Credit: TMS illustration / M. Ryder

Jonathan Zimmerman, a professor of history and education at New York University, is the author of "Small Wonder: The Little Red Schoolhouse in History and Memory."

Is the GOP becoming the "anti-science party"?

That's what Republican presidential candidate Jon Huntsman warned last week, and there's plenty of evidence to suggest that he's right. Example A is Texas Gov. Rick Perry, who recently suggested that man-made climate change was a vehicle for scientists to aggrandize themselves rather than an accurate way of describing the world.

Listen closely, however, and you'll hear echoes of the "postmodern" attack on science that was popular in certain precincts of the academic left two decades ago. In grad school, I was told science was simply one way of looking at the world. But its practitioners cloaked it in the universalistic dogma of "objectivity" -- note the inevitable air quotes -- and successfully imposed their dogma on the rest of us.

That's pretty much what Perry maintains today. "I think there are a substantial number of scientists who have manipulated data so that they will have dollars rolling into their projects," he said earlier this month, during a discussion of climate change. He also claimed that other scientists were "questioning the original idea that man-made global warming is what is causing the climate to change."

The day after that, in response to a question from a young boy, Perry cast doubt on the idea of human evolution. "It's a theory that's out there," he said, putting both hands on the boy's shoulders. "It's got some gaps in it."

In other words, "science" doesn't have any independent validity or accuracy; it's just something that some people believe, and other people don't.

Perry doesn't come right out and say that either evolution or climate change is false. Instead, he expresses misgivings about the theories and the people propounding them. Why do they get to tell us what's real and imaginary, what's true and false?

That, too, was a hip left-wing line of inquiry back when I was in graduate school. And it continued until the hoax perpetuated by Alan Sokal, which marked its 15th anniversary this spring.

A professor of physics at New York University, Sokal submitted a lengthy article to the journal "Social Text." Laden with impenetrable jargon and dense footnotes, the essay claimed that scientists had no special purchase on reality. Indeed, "reality" (airquotes again!) didn't exist. "Physical 'reality,' no less than social 'reality,' is at bottom a social and linguistic construct," Sokal wrote, tongue firmly in cheek. "Scientific 'knowledge,' far from being objective, reflects and encodes the dominant ideologies and power relations of the culture that produced it."

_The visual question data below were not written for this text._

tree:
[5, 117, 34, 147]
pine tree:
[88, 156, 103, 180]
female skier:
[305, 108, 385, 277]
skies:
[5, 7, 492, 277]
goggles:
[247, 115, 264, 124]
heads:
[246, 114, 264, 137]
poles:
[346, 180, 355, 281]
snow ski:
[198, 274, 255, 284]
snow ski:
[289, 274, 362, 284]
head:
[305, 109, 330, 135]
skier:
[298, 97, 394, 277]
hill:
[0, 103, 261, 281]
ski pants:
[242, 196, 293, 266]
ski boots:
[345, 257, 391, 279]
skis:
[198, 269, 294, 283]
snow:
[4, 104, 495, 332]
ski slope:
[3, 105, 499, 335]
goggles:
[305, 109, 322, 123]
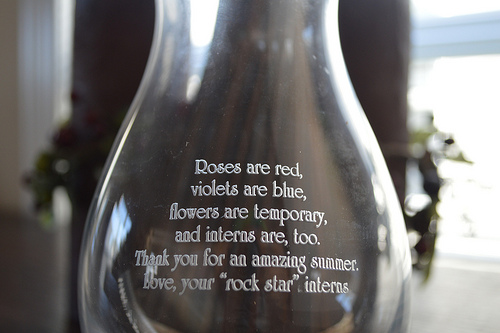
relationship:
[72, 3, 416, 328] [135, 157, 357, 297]
vase with writing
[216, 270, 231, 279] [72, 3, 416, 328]
quotation marks on vase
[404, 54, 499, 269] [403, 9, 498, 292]
window with frame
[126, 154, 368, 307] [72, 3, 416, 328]
etched poem etched into vase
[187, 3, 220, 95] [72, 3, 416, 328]
reflection seen through vase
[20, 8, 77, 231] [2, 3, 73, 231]
window with blinds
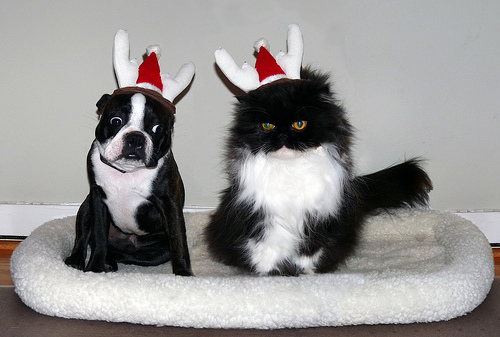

The journal editors published Sokal's rant in 1996, mistaking it for serious scholarship. When it ran, he outed himself in another journal, explaining how and why he perpetuated the hoax. His prime goal was to expose the intellectual laziness that lurked beneath so much "postmodern" mumbo-jumbo on the left. As a devout left-winger himself, however, he also worried that postmodern attacks on science would harm the causes he held dear.

"There is a real world; its properties are not merely social constructions; facts and evidence do matter," Sokal explained. "Theorizing about 'the social construction of reality' won't help us find an effective treatment for AIDS or devise strategies for preventing global warming."

And make no mistake about it: The globe is warming. Perry's jibe about "manipulated data" seemed to refer to emails stolen from climate researchers at the University of East Anglia, one of which referred to a "trick" in the data. But five subsequent investigations confirmed that none of the scientists had misrepresented or skewed their findings.

Nor is there any evidence for Perry's assertion about mounting dissent among scientists writ large. Last year, a National Academy of Sciences survey of more than 1,300 climate scientists confirmed that 97 percent to 98 percent of them believed in man-made climate change.

Yet among the Republican aspirants for president, only Mitt Romney, Newt Gingrich and Huntsman have even acknowledged that human beings are making the world warmer. The rest of the field accords to a different reality. Or, should I say, "reality"?

Unlike the lefty professors who used to spout such drivel, the new right-wing postmodernists have actual power. That's not a theory or a belief; it's a fact. And it's time we woke up to that reality.